Other methods of pest control include nematicides such as fosthiazate (Nemathorin), aldicarb (Temik), oxamyl (Vydate) and fluopyram which are applied to the soil. The level of toxicity is important to consider when applying and depends on the manufacturer and the specific instructions of application. The use of certified disease free seed will also assure that potato cyst nematodes are not present due to planting infected tubers. Soil testing for potato cyst nematodes is also crucial in keeping track of the prevalence of the nematodes. Controlling the quantity of the nematodes allows the prevention of an epidemic. Lastly, resistance to potato cyst nematode has been found in Solanum acaule. The downside is that Solanum acaule is a wild potato species containing high glycoalkaloid content making it toxic for consumers. The use of trap crops such as Solanum sisymbriifolium has been shown to reduce the density of PCN in soil by up to 80%, reducing the need for pesticide application

==Importance==
Potato cyst nematodes have the ability to cause a large scale devastation in crops due to the massive amounts of nematode embryos in each cyst.
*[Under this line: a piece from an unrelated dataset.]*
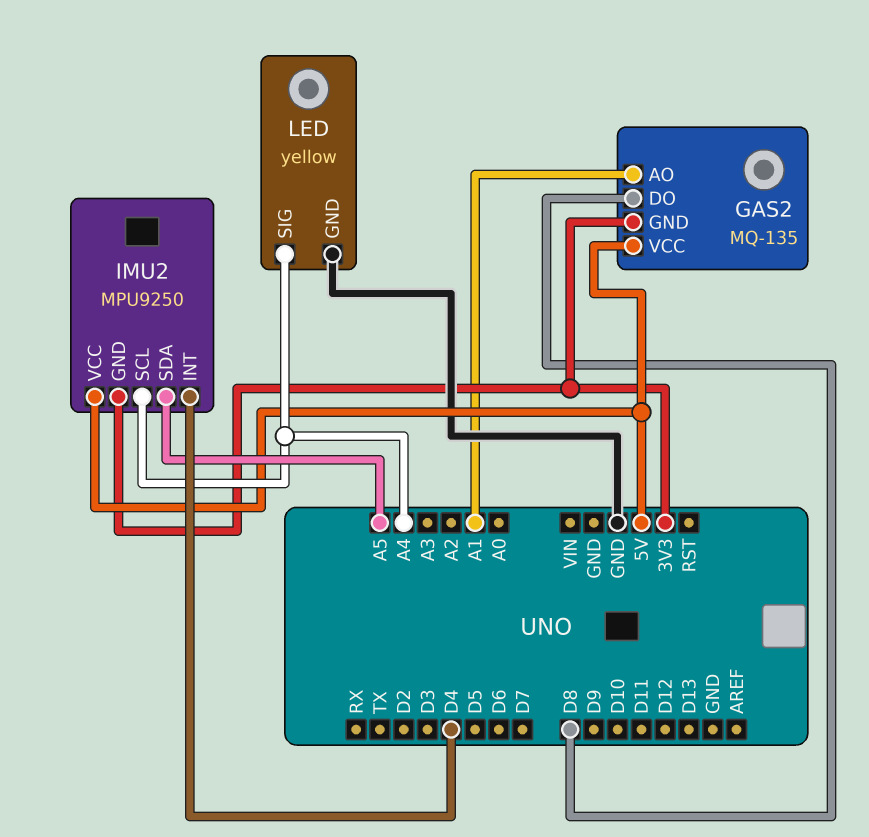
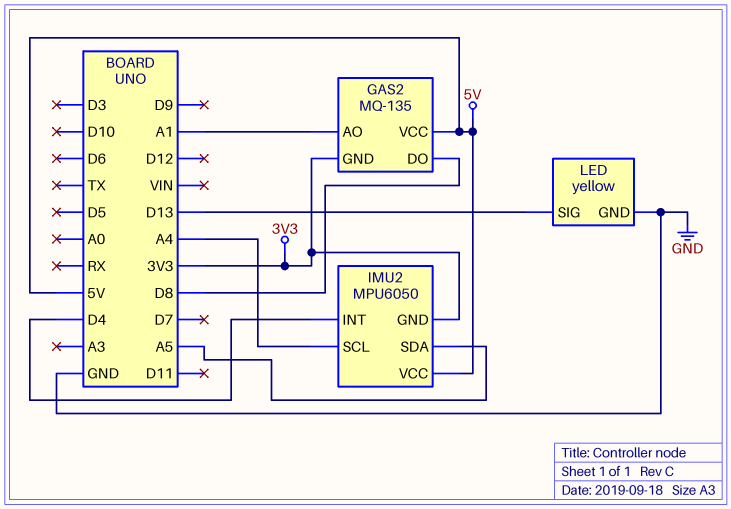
IMU2: MPU9250 -> MPU6050
LED pin SIG: A4 -> D13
Many continents across the world such as Australia, North America, Asia, Europe, and Africa have had many epidemics of potato cyst nematodes that continue to persist year after year. Potato cyst nematodes are important economically due to the fact that they can substantially reduce crop yields. Globodera pallida are able to cause 80% yield loss in a potato field if left untreated. On a more global scale, the Australian potato industry is worth about AUD$500 million yearly which equates to $340 million U.S. dollars.